Update everything from the line containing "另外鬼如来这货，收了神风和5141，是之前和大饼算计好了的么？" down to the line containing "Make sure to" by replacing "web application" with "web app", and keep everything else the same. Leave the pictures out of your answer.

Stored dataset items:

──────────────────────────────

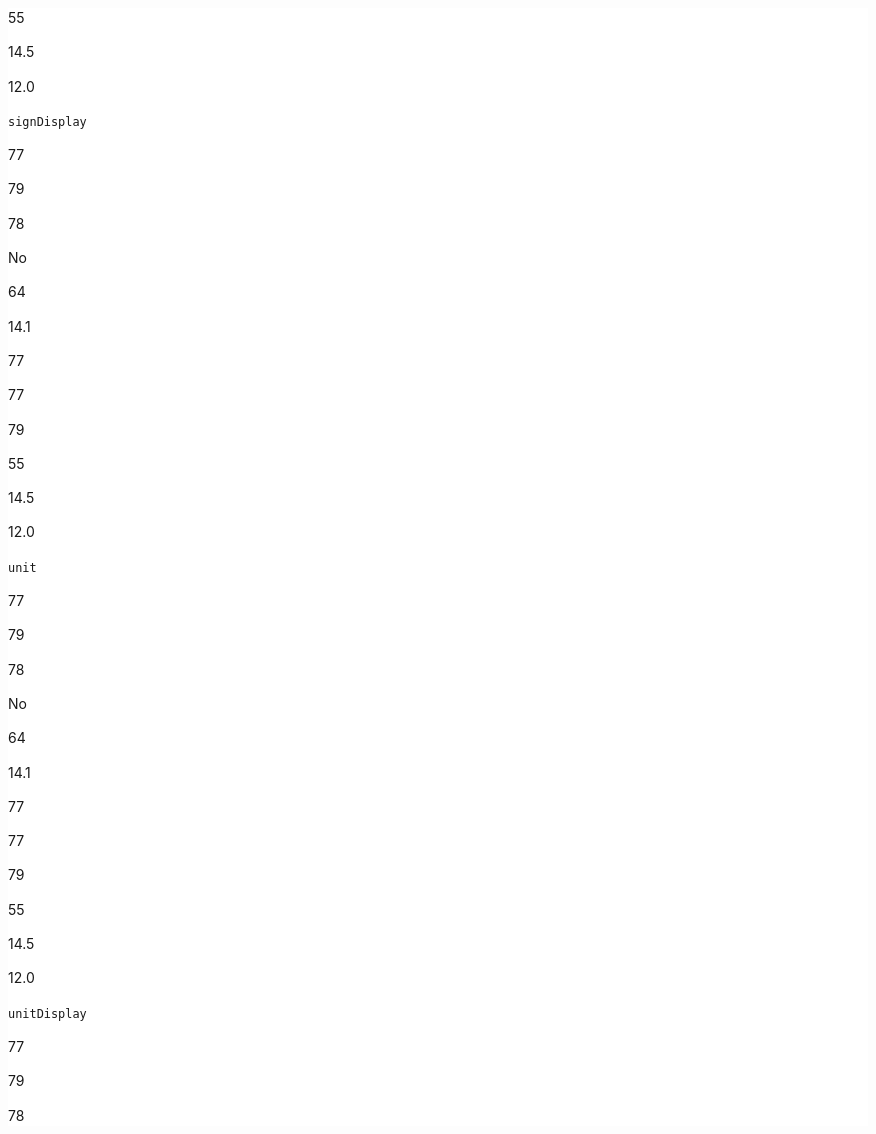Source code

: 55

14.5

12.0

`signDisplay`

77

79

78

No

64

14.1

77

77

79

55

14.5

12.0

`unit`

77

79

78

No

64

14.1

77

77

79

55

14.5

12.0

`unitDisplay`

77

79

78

──────────────────────────────

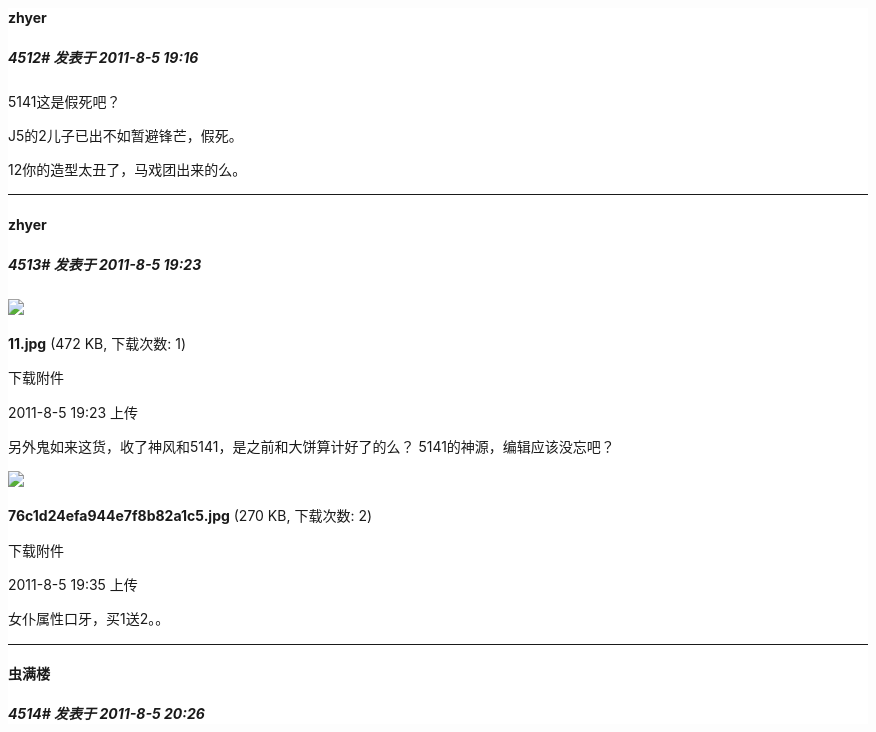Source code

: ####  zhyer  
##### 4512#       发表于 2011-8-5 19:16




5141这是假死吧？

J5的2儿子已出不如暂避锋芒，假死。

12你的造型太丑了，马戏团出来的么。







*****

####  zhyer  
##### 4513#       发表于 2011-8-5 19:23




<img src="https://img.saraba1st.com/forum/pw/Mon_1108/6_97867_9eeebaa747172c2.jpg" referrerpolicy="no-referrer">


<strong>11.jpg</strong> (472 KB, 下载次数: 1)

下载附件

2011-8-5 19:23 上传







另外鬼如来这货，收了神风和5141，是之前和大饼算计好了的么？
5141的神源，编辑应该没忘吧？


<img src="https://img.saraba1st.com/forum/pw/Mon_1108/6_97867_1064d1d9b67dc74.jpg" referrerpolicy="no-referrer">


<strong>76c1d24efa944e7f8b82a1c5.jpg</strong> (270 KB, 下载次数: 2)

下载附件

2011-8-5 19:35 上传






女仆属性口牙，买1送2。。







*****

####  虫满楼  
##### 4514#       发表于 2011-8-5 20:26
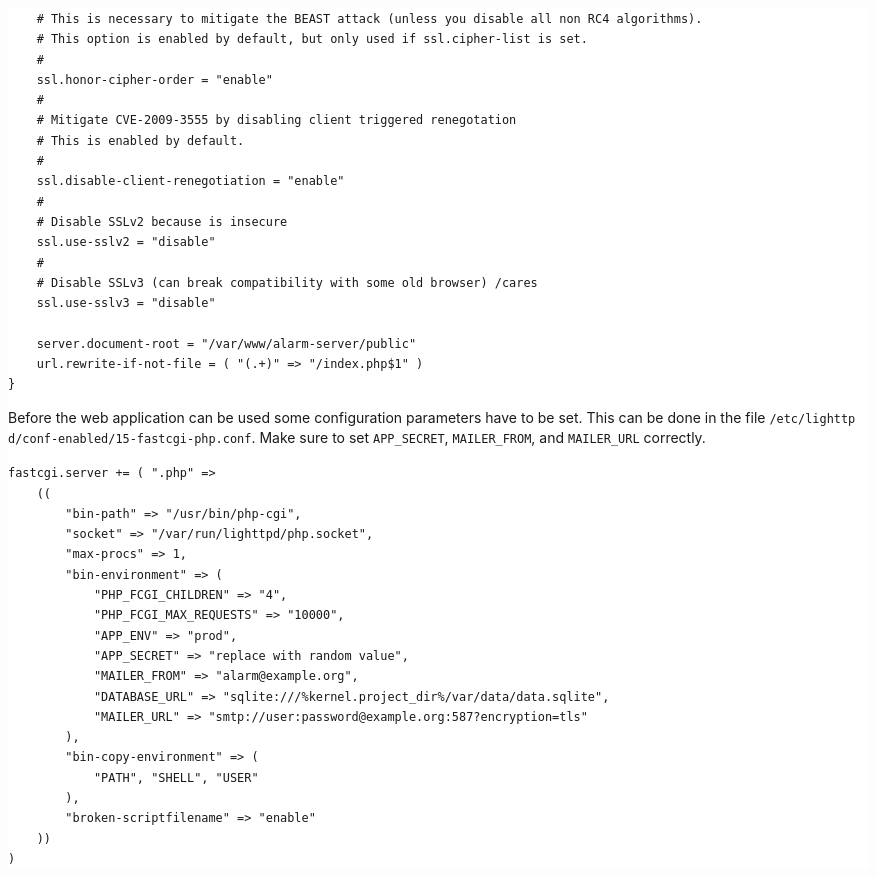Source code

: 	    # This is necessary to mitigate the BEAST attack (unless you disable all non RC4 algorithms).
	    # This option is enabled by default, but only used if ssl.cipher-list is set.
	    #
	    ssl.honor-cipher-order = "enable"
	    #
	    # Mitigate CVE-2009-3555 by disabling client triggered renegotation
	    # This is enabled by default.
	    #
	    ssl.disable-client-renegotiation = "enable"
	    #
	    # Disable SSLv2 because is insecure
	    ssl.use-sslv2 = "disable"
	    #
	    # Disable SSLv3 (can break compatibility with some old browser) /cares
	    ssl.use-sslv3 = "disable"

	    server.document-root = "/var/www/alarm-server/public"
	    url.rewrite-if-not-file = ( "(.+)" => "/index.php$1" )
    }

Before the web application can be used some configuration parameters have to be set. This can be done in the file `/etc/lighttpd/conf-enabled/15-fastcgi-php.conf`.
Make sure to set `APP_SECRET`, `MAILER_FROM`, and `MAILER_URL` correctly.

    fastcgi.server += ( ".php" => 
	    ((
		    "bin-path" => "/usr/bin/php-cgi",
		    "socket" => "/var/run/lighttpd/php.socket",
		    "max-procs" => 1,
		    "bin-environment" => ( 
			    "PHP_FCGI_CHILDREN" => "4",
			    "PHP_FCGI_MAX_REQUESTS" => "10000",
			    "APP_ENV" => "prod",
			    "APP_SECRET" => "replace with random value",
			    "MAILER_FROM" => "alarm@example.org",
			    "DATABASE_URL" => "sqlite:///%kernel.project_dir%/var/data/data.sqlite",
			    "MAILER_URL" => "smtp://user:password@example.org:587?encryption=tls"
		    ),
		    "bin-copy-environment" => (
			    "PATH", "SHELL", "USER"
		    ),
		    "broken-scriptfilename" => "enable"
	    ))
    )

──────────────────────────────

▶ _Reply_
另外鬼如来这货，收了神风和5141，是之前和大饼算计好了的么？
5141的神源，编辑应该没忘吧？


<img src="https://img.saraba1st.com/forum/pw/Mon_1108/6_97867_1064d1d9b67dc74.jpg" referrerpolicy="no-referrer">


<strong>76c1d24efa944e7f8b82a1c5.jpg</strong> (270 KB, 下载次数: 2)

下载附件

2011-8-5 19:35 上传






女仆属性口牙，买1送2。。







*****

####  虫满楼  
##### 4514#       发表于 2011-8-5 20:26
Source code

: 	    # This is necessary to mitigate the BEAST attack (unless you disable all non RC4 algorithms).
	    # This option is enabled by default, but only used if ssl.cipher-list is set.
	    #
	    ssl.honor-cipher-order = "enable"
	    #
	    # Mitigate CVE-2009-3555 by disabling client triggered renegotation
	    # This is enabled by default.
	    #
	    ssl.disable-client-renegotiation = "enable"
	    #
	    # Disable SSLv2 because is insecure
	    ssl.use-sslv2 = "disable"
	    #
	    # Disable SSLv3 (can break compatibility with some old browser) /cares
	    ssl.use-sslv3 = "disable"

	    server.document-root = "/var/www/alarm-server/public"
	    url.rewrite-if-not-file = ( "(.+)" => "/index.php$1" )
    }

Before the web app can be used some configuration parameters have to be set. This can be done in the file `/etc/lighttpd/conf-enabled/15-fastcgi-php.conf`.
Make sure to set `APP_SECRET`, `MAILER_FROM`, and `MAILER_URL` correctly.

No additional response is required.